According to Frost & Sullivan’s “North American VoIP Access and SIP Trunking Services Markets” report, the market earned revenues of $717.3 million in 2009 and it is estimated to reach $3.9 billion in 2016.
The report predicts the market will continue to build on its “impressive, downturn-defying” 40.1 percent growth in user base and 22.3 percent growth in revenues in 2009, as enterprises look for cost-effective alternatives to their legacy time division multiplexing (TDM)-based communication infrastructure.

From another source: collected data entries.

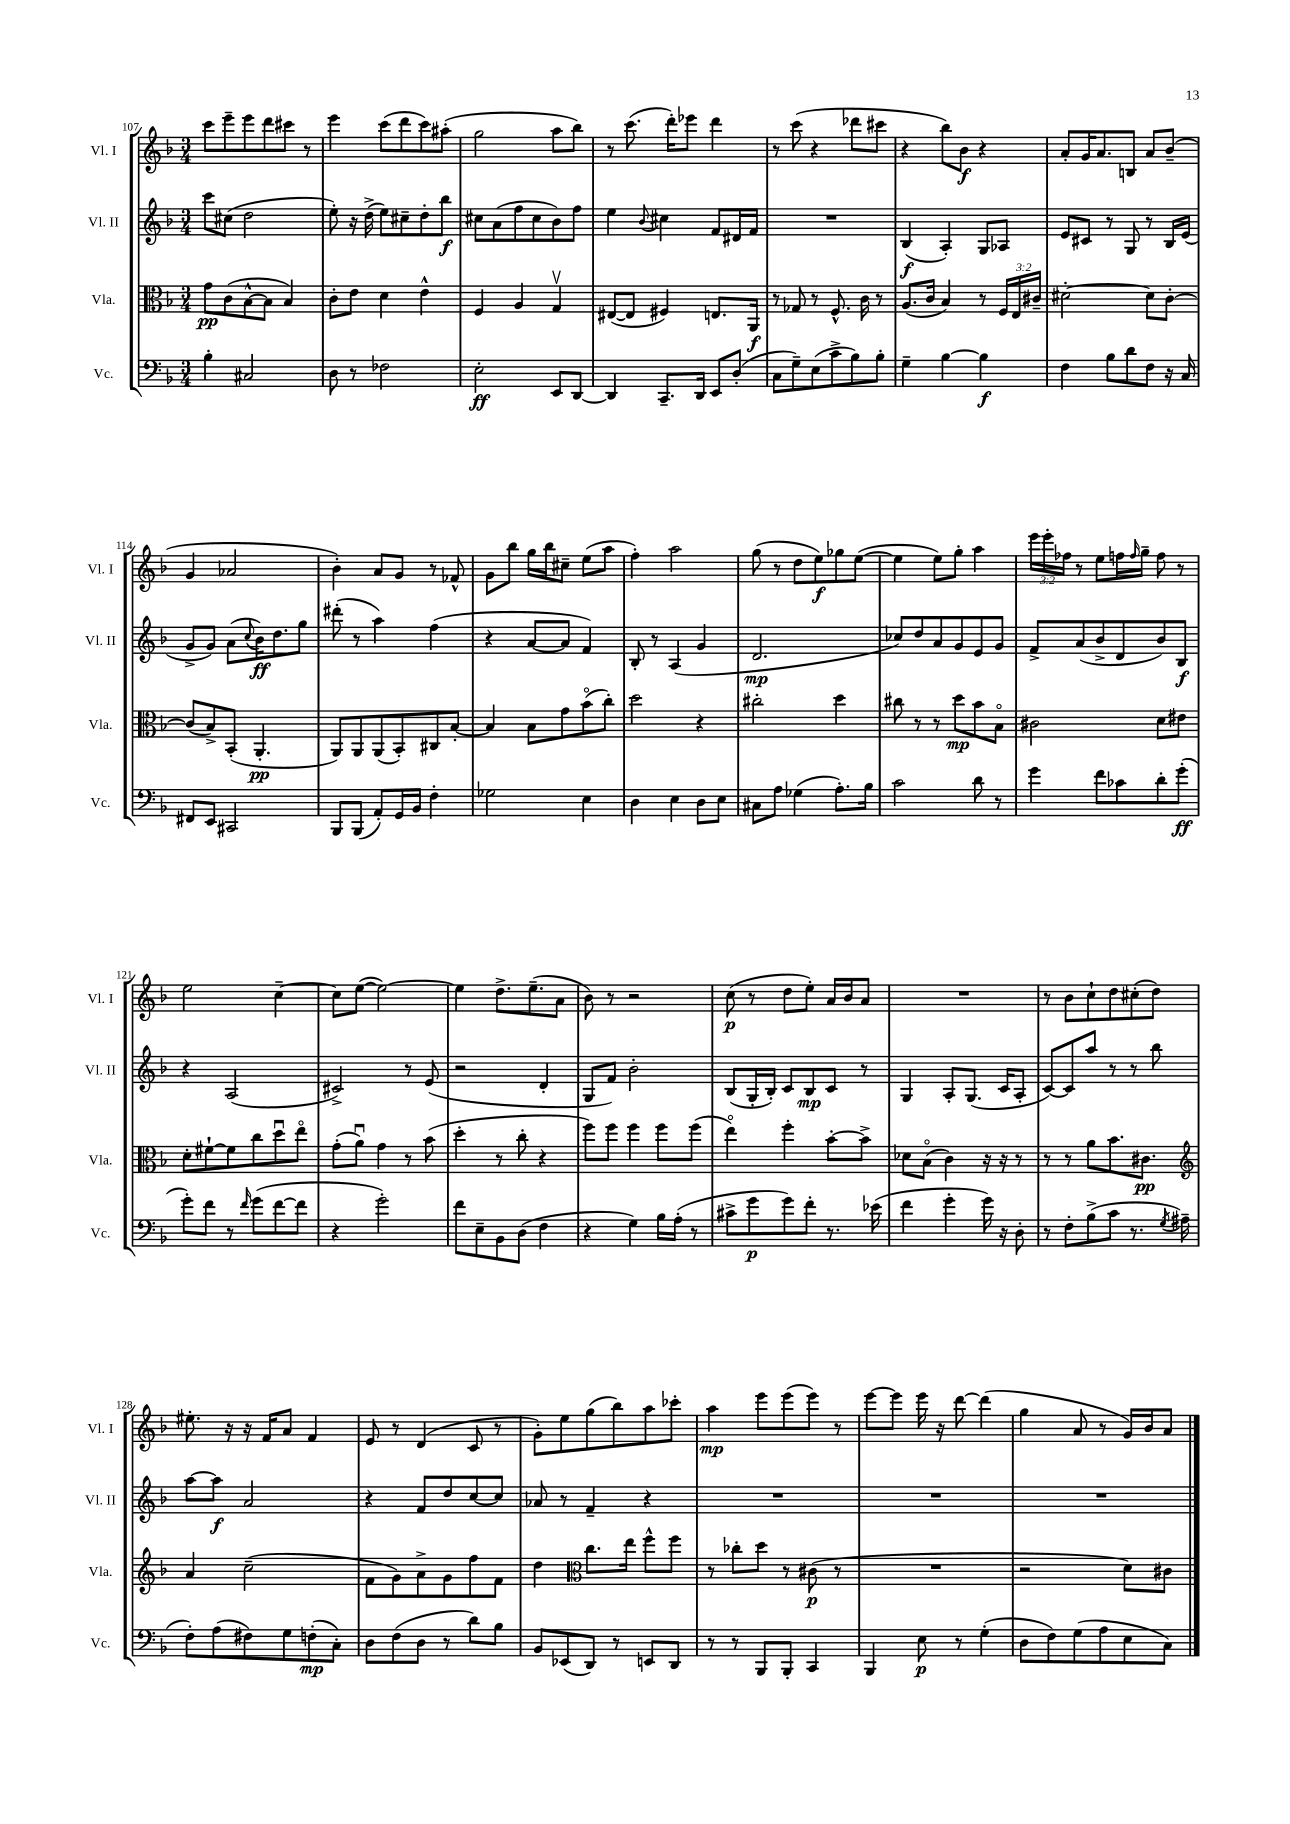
<<
\new StaffGroup <<
\new Staff = "s0" \with { instrumentName = "Vl. I" shortInstrumentName = "Vl. I" } {
    \clef treble \key f \major \numericTimeSignature \time 3/4 \override Staff.TupletNumber.text = #tuplet-number::calc-fraction-text
    c'''8 e'''8-- e'''8 d'''8 cis'''8 r8 |
    e'''4 c'''8( d'''8 c'''8) ais''8-.( |
    g''2 a''8 bes''8) |
    r8 c'''8.( d'''16-.) ees'''8 d'''4 |
    r8 c'''8( r4 des'''8 cis'''8 |
    r4 bes''8) bes'8\f r4 |
    a'8-. g'16 a'8. b8 a'8 bes'8--( |
    g'4 aes'2 |
    bes'4-.) a'8 g'8 r8 fes'8-^ |
    g'8 bes''8 g''16 bes''16 cis''8-- e''8( a''8 |
    f''4-.) a''2 |
    g''8( r8 d''8 e''8\f) ges''8 e''8~( |
    e''4 e''8) g''8-. a''4 |
    \tuplet 3/2 { e'''16 e'''16-. fes''16 } r8 e''8 f''16 \grace { f''16 } g''16-- f''8 r8 |
    e''2 c''4~-- |
    c''8 e''8~( e''2~) |
    e''4 d''8.-> e''8.--( a'8 |
    bes'8) r8 r2 |
    c''8\p( r8 d''8 e''8-.) a'16 bes'16 a'8 |
    R2. |
    r8 bes'8 c''8-! d''8 cis''8-.( d''8) |
    eis''8.-. r16 r16 f'16 a'8 f'4 |
    e'8 r8 d'4( c'8 r8 |
    g'8-.) e''8 g''8( bes''8) a''8 ces'''8-. |
    a''4\mp e'''8 e'''8( e'''8) r8 |
    e'''8~ e'''8 e'''16 r16 d'''8~ d'''4( |
    g''4 a'8 r8 g'16) bes'16 a'8 \bar "|." |
}
\new Staff = "s1" \with { instrumentName = "Vl. II" shortInstrumentName = "Vl. II" } {
    \clef treble \key f \major \numericTimeSignature \time 3/4
    c'''8 cis''8( d''2 |
    e''8-.) r16 d''16->( e''8) cis''8-- d''8-. bes''8\f |
    cis''8 a'8( f''8 cis''8 bes'8) f''8 |
    e''4 \appoggiatura { bes'8 } cis''4 f'8 dis'16 f'16 |
    R2. |
    bes4\f( a4-.) g8 aes8 |
    e'8 cis'8 r8 g8 r8 bes16 e'16( |
    g'8-> g'8) a'8( \appoggiatura { c''8 } bes'16\ff) d''8. g''8 |
    dis'''8-.( r8 a''4) f''4( |
    r4 a'8~ a'8 f'4) |
    bes8-. r8 a4( g'4 |
    d'2.\mp |
    ces''8) d''8 a'8 g'8 e'8 g'8 |
    f'8-> a'8( bes'8-> d'8 bes'8) bes8\f |
    r4 a2( |
    cis'2->) r8 e'8( |
    r2 d'4-. |
    g8 f'8) bes'2-. |
    bes8( g16-. bes16-.) c'8 bes8\mp c'8 r8 |
    g4 a8-. g8.( c'16 a8-. |
    c'8~) c'8 a''8 r8 r8 bes''8 |
    a''8~ a''8\f a'2 |
    r4 f'8 d''8 c''8~ c''8 |
    aes'8 r8 f'4-- r4 |
    R2. |
    R2. |
    R2. \bar "|." |
}
\new Staff = "s2" \with { instrumentName = "Vla." shortInstrumentName = "Vla." } {
    \clef alto \key f \major \numericTimeSignature \time 3/4 \override Staff.TupletNumber.text = #tuplet-number::calc-fraction-text
    g'8\pp c'8( bes8~-^ bes8 bes4) |
    c'8-. e'8 d'4 e'4-^ |
    f4 a4 g4\upbow |
    eis8~( eis8 fis4) e8. a,16\f |
    r8 ges8 r8 f8.-^ c'16 r8 |
    a8.( c'16 bes4) r8 \tuplet 3/2 { f16 e16 cis'16-- } |
    dis'2~-. dis'8 c'8~-. |
    c'8( bes8->) bes,8-.( a,4.-.\pp |
    a,8) a,8 a,8( bes,8-.) cis8 bes8~-. |
    bes4 bes8 g'8 bes'8\flageolet( c''8-.) |
    d''2 r4 |
    cis''2-. d''4 |
    cis''8 r8 r8 d''8\mp bes'8 bes8\flageolet |
    cis'2 d'8 eis'8 |
    d'8-. fis'8~-! fis'8 c''8 d''8\downbow e''8\flageolet |
    g'8-.( a'8\downbow) g'4 r8 bes'8( |
    d''4-. r8 c''8-. r4 |
    f''8) f''8 f''4 f''8 f''8( |
    e''4\flageolet) f''4-. bes'8~-. bes'8-> |
    des'8 bes8\flageolet( c'4) r16 r16 r8 |
    r8 r8 a'8 bes'8. cis'8.\pp |
    \clef treble a'4 c''2--( |
    f'8 g'8) a'8-> g'8 f''8 f'8 |
    d''4 \clef alto c''8. e''16 f''8-^ f''8 |
    r8 ces''8-. d''8 r8 cis'8\p( r8 |
    R2. |
    r2 d'8) cis'8 \bar "|." |
}
\new Staff = "s3" \with { instrumentName = "Vc." shortInstrumentName = "Vc." } {
    \clef bass \key f \major \numericTimeSignature \time 3/4
    bes4-. cis2 |
    d8 r8 fes2 |
    e2-.\ff e,8 d,8~ |
    d,4 c,8.-- d,16 e,8 d8-.( |
    c8 g8--) e8( c'8-> bes8) bes8-. |
    g4-- bes4~ bes4\f |
    f4 bes8 d'8 f8 r16 c16 |
    fis,8 e,8 cis,2 |
    bes,,8 bes,,8( a,8-.) g,16 bes,16 f4-. |
    ges2 e4 |
    d4 e4 d8 e8 |
    cis8 a8 ges4( a8.-.) bes16 |
    c'2 d'8 r8 |
    g'4 f'8 ces'8 d'8-. g'8-.\ff( |
    g'8-.) f'8 r8 \grace { f'16 } g'8( f'8~ f'8 |
    r4 g'2-.) |
    f'8 e8-- bes,8 d8( f4 |
    r4 g4) bes16 a16-.( r8 |
    cis'8-> g'8\p g'8) f'8-. r8. ees'16( |
    f'4 g'4-. g'16) r16 d8-. |
    r8 f8-. bes8->( c'8 r8. \acciaccatura { g8 } ais16-- |
    f8-.) a8( fis8) g8 f8-.\mp( c8-.) |
    d8 f8( d8 r8 d'8) bes8 |
    bes,8 ees,8( d,8) r8 e,8 d,8 |
    r8 r8 bes,,8 bes,,8-. c,4 |
    bes,,4 e8\p r8 g4-.( |
    d8 f8) g8( a8 e8 c8) \bar "|." |
}
>>
>>
\layout { \context { \Score currentBarNumber = #107 } }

The company also predicted “intense” market competition and the resulting price pressures, at least when concerning the lower end of the market, as factors likely to keep the subscriber base growing at a faster rate than revenues, translating to lower margins for the providers. The report explained that as session initiation protocol (SIP) emerges as the standard for IP telephony and broader multimedia communications, customers are increasingly requesting service providers to bridge UC islands. Company analysts argued SIP trunking allows enterprises to breach the confines of their voice-centric IP PBXs and embrace the broader multimedia communications environment enabled by SIP.
“The majority of the installed customer premises equipment is still TDM private branch exchange [PBX] and therefore, a large percentage of the installed services base requires the deployment of media gateways for protocol conversion, while only a small percentage is direct/native SIP trunks connecting to SIP-enabled IP telephony platforms,” said Frost & Sullivan Program Director Elka Popova. “Going forward, that ratio is bound to change as customers increasingly replace their legacy systems with new, hybrid or pure IP telephony equipment.”
Popova noted end users prefer IP-based technologies, such as SIP trunking, for their ability to save costs by converging voice and data access lines and reducing long-distance calling charges. However, further analysis in the report determined their real attraction lies in the ability to support a more centralized application management and the integration of the telephony infrastructure with a variety of enterprise applications such as e-mail, customer relationship management (CRM) platforms, and unified communications (UC) applications that include messaging, presence and conferencing.
“Service providers are investing in enhancing their VOIP access/trunking services in terms of survivability, redundancy and trunk pooling to be able to offer greater value,” Popova said. “Service providers have more or less overcome voice quality issues with their ability to provide different classes of service, dynamic bandwidth allocation and voice prioritization capabilities.”